Dengan menggunakan sistem mikrobiologi atau dengan urine sapi, pengelolaan limbah pabrik diklaim lebih efisien dan lebih murah.
"Dengan menggunakan urine sapi, ongkos dalam pengelolaan limbah lebih efisien," ucap pemilik PT Bio Alam Lestari, Joko Sri Wisnu Murti saat mempresentasikan temuannya di Makodam Siliwangi, Jalan Aceh, Kota Bandung, Jumat (23/3/2018).
SCROLL TO CONTINUE WITH CONTENT
Dengan menggunakan sistem kimia, kata dia, biaya yang dihasilkan cukup mahal. Setiap kubik limbah cair, dibutuhkan zat kimia seharga Rp 17.500. Sedangkan apabila menggunakan urine sapi, pabrik hanya perlu mengeluarkan Rp 3.500.
"Kalau diasumsikan dan diakumulasikan, sehari pabrik bisa mengeluarkan Rp 40 juta sehari. Dengan menggunakan urine sapi, bisa memangkas empat persen," kata dia.
Sistem penggunaannya sama seperti pengelolaan limbah di setiap pabrik. Alat yang digunakan masih memakai Instalasi Pengelolaan Air Limbah (IPAL) yang telah dimiliki pabrik.
Air limbah awalnya ditampung di sebuah wadah di dalam IPAL. Limbah lalu dialirkan ke bak netrisasi. Air limbah kemudian dialirkan lagi ke bak biologi. Di situlah, urine sapi dimasukkan ke dalam air limbah yang ditampung.
"Outputnya ya sama seperti menggunakan kimia, airnya jadi netral. Cuma yang membedakan, kalau pakai kimia, dia ada serat B3 (Bahan beracun berbahaya), nah B3 itu perlu biaya lagi untuk membuangnya. Kalau pakai urine sapi, dia tidak mengeluarkan serat B3 yang harus dibuang," katanya.
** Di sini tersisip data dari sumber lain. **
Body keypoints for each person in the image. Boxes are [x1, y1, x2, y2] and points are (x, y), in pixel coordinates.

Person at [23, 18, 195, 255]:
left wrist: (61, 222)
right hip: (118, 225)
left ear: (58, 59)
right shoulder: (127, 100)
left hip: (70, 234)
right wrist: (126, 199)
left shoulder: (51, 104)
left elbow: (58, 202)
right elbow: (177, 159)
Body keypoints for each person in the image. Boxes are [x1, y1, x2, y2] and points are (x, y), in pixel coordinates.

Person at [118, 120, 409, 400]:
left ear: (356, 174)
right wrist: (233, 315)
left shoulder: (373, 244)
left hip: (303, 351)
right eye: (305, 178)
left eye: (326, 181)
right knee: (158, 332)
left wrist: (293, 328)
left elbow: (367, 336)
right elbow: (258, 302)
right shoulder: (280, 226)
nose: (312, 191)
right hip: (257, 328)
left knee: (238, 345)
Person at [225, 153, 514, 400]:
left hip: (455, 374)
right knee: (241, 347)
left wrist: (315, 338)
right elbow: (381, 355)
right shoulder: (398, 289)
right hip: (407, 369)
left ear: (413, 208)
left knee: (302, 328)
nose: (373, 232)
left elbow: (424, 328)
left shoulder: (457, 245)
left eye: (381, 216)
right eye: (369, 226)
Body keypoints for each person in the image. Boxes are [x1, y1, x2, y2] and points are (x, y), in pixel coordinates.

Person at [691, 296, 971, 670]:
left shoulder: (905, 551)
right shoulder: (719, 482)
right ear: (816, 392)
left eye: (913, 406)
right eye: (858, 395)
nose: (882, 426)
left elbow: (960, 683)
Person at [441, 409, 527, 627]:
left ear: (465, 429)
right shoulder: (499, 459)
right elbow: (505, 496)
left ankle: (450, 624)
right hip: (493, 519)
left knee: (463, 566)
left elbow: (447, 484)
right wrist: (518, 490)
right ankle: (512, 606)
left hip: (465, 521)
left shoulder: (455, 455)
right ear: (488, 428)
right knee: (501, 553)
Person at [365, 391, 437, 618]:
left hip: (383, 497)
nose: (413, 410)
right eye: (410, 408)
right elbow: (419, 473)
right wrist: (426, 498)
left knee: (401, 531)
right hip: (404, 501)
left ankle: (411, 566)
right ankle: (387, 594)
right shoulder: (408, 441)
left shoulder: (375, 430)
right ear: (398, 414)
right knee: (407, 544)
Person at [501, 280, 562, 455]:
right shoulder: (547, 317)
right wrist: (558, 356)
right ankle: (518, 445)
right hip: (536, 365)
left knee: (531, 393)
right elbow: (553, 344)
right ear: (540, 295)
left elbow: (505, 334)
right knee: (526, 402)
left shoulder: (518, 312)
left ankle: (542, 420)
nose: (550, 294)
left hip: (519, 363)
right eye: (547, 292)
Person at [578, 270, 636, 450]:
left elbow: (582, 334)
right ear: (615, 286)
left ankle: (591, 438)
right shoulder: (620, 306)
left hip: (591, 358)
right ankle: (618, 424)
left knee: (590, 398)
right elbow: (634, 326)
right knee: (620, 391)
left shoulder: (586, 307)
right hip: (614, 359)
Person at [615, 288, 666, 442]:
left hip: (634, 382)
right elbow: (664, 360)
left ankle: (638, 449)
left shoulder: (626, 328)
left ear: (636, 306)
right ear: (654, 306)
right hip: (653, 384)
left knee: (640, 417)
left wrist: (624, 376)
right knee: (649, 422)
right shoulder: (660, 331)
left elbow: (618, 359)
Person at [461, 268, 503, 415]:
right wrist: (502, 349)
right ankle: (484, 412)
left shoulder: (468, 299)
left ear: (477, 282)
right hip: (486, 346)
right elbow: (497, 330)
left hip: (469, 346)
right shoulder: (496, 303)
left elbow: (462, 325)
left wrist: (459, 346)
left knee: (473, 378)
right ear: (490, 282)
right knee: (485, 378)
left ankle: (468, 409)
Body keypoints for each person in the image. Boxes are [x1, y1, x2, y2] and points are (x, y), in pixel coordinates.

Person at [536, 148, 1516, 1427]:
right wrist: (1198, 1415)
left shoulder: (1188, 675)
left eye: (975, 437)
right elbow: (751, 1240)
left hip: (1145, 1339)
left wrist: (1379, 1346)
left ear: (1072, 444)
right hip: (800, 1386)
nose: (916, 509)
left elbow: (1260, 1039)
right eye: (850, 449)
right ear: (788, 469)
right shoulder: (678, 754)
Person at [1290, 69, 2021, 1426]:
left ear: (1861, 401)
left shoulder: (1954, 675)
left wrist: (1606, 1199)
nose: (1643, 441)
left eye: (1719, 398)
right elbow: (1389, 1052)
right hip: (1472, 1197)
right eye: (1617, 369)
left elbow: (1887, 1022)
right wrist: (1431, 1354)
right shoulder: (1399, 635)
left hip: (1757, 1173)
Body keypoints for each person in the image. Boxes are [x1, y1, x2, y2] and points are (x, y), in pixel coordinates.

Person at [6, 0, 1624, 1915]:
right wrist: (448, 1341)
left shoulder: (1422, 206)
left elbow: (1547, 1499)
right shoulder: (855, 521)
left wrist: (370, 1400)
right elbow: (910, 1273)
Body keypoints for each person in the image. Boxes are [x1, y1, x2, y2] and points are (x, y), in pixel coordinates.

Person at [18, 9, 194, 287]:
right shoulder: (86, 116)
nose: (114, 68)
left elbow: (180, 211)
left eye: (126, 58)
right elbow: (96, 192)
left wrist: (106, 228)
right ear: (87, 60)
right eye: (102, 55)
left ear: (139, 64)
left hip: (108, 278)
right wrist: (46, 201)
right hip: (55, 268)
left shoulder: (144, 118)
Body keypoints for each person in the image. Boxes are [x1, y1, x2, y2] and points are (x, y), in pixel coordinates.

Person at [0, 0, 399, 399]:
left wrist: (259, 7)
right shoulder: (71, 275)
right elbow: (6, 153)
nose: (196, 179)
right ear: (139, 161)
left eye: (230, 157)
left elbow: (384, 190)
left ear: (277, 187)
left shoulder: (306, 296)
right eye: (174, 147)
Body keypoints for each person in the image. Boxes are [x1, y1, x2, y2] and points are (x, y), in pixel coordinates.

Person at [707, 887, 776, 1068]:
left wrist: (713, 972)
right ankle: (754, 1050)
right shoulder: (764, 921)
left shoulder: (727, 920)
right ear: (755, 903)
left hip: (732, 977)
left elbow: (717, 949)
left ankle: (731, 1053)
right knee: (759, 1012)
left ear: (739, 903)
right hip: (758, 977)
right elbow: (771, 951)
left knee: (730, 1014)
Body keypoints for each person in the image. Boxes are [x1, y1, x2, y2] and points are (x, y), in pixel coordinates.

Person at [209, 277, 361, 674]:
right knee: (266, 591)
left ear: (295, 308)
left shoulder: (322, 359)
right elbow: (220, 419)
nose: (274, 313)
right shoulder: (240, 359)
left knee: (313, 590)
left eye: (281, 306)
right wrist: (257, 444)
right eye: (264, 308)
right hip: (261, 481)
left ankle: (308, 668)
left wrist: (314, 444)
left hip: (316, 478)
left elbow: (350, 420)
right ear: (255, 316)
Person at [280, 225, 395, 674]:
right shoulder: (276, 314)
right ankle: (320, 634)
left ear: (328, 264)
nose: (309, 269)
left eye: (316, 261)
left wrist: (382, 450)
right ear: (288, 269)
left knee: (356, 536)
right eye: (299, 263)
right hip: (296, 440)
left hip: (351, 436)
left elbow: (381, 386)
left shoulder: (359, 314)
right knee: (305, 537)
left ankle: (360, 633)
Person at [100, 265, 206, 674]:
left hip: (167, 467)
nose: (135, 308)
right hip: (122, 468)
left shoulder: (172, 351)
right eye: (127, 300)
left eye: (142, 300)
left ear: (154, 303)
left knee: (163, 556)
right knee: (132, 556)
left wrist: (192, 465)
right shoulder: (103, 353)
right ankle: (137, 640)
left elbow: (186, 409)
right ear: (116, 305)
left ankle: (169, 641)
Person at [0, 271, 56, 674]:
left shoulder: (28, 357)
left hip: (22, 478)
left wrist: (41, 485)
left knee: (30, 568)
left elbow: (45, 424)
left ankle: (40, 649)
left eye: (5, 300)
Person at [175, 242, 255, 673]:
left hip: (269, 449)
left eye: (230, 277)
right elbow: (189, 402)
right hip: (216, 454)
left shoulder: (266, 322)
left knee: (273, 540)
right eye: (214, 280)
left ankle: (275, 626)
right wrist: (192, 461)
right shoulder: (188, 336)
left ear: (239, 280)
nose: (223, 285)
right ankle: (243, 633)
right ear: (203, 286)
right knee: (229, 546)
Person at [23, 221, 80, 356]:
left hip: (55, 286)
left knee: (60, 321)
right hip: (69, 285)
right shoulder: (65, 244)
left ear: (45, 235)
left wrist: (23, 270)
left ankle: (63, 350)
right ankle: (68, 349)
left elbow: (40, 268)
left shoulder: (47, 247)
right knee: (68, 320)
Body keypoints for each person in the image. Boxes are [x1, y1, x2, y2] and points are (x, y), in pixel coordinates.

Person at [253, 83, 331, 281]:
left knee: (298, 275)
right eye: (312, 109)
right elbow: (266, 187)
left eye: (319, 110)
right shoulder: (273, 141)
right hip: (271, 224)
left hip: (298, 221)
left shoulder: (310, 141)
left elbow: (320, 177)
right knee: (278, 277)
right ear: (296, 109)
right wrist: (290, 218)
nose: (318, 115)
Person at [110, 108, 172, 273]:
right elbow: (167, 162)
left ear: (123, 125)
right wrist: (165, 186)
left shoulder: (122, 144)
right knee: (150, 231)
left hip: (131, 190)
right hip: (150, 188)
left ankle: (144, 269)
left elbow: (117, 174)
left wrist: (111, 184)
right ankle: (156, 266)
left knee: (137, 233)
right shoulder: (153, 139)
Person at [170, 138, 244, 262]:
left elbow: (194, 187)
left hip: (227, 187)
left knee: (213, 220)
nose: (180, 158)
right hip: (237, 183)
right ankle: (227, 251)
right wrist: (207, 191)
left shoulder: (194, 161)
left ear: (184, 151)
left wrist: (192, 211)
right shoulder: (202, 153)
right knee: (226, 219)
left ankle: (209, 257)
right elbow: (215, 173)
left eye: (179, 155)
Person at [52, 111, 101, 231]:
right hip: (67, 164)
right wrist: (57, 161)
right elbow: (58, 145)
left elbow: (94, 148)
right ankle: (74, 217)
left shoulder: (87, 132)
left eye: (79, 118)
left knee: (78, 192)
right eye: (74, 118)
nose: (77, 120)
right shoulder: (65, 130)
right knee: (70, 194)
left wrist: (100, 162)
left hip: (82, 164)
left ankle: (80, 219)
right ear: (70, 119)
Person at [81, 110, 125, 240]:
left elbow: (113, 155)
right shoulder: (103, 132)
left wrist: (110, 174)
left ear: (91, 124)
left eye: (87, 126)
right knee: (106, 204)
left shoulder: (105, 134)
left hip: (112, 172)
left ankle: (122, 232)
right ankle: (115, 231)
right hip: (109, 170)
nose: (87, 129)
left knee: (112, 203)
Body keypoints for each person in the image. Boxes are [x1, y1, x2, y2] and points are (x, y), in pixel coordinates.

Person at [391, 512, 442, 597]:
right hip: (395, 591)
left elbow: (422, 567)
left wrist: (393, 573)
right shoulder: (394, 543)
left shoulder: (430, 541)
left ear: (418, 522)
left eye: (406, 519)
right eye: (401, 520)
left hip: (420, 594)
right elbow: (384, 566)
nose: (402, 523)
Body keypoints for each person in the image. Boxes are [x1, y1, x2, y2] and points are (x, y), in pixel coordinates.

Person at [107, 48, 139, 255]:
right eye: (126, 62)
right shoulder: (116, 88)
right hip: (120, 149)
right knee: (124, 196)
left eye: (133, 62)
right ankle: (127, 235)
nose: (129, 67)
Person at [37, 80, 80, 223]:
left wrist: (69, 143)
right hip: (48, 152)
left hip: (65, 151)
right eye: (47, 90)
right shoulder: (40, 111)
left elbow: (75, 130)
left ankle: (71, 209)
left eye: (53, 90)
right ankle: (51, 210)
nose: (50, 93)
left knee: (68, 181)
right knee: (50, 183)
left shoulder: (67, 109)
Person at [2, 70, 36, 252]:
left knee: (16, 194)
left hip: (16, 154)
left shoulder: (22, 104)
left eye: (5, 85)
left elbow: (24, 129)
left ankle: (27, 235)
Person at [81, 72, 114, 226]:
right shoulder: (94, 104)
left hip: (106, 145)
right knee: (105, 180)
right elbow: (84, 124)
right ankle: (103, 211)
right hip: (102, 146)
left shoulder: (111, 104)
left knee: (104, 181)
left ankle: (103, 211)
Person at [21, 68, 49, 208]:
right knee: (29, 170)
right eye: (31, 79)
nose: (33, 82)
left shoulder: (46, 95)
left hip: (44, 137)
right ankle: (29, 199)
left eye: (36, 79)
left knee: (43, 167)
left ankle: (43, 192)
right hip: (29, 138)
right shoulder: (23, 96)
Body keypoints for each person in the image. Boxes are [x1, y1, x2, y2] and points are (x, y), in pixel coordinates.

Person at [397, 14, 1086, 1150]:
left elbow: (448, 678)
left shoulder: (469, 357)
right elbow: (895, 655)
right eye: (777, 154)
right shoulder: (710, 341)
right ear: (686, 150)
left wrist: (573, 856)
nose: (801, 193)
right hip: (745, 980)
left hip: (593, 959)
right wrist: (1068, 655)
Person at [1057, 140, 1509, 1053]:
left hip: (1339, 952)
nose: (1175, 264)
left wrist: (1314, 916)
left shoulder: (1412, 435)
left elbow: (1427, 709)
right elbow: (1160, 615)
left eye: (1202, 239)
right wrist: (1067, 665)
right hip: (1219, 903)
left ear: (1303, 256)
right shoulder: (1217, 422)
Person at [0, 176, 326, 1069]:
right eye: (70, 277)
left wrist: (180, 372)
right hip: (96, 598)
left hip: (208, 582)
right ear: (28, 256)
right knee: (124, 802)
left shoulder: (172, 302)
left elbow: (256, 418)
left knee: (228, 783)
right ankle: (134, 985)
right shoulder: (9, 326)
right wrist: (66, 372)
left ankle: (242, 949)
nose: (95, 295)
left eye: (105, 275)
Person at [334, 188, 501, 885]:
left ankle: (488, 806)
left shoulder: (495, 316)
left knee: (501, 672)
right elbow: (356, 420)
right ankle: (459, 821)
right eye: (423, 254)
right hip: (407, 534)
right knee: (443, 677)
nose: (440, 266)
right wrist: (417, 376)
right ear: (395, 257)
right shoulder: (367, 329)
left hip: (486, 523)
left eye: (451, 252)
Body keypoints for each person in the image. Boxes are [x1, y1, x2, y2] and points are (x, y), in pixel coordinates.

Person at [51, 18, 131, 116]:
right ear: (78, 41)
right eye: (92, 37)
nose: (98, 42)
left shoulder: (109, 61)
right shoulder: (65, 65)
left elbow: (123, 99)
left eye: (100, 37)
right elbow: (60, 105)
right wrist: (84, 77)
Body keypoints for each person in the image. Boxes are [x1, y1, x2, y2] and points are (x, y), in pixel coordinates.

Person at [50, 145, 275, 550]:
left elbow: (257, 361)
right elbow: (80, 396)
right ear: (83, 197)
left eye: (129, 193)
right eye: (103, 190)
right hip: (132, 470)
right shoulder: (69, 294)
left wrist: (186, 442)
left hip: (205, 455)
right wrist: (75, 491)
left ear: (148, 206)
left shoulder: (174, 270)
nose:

Uniknya, sistem pengetesan apabila air yang keluar memenuhi baku mutu dengan disebar sejumlah ikan di dalam wadah. Sejumlah ikan seperti mujaer hingga ikan mas disimpan di sebuah kolam output dari pengelolaan limbah.
"Kalau ikan ada yang mati, berarti sistem pengelohannya bermasalah. Tapi kalau tidak, berarti memenuhi atau sesuai," katanya.
Untuk menggunakan sistem mikrobiologi dalam pengelohan limbah, sambung Joko, perusahaan hanya perlu menyediakan biaya Rp 90 juta perbulannya. Biaya tersebut meliputi urine sapi, tenaga ahli, perbaikan, kelistrikan mesin termasuk peralatan dan analisa.
Sistem pengelolaan menggunakan mikrobiologi diuji coba pada pabrik tekstil PT Putra Mulya Terang Indah (PMTI) yang berada di Majalaya, Kabupaten Bandung. Selama dua minggu diuji coba, perusahaan mengklaim sistem tersebut mampu memangkas biaya pengelohan limbah.
"Baru dua minggu di uji coba yang pasti cost menurun. Intinya yang awalnya kita ada biaya untuk beli kimia, dengan ini tidak perlu lagi," kata manajer engineering PT PMTI Majalaya, Asep Suhardi di tempat yang sama.
Selain mengurangi ongkos pengelohan limbah, sambung Asep, penggunaan sistem mikrobiologi ini juga ramah lingkungan. "Buangannya enggak ada unsur kimia apapun," tandasnya.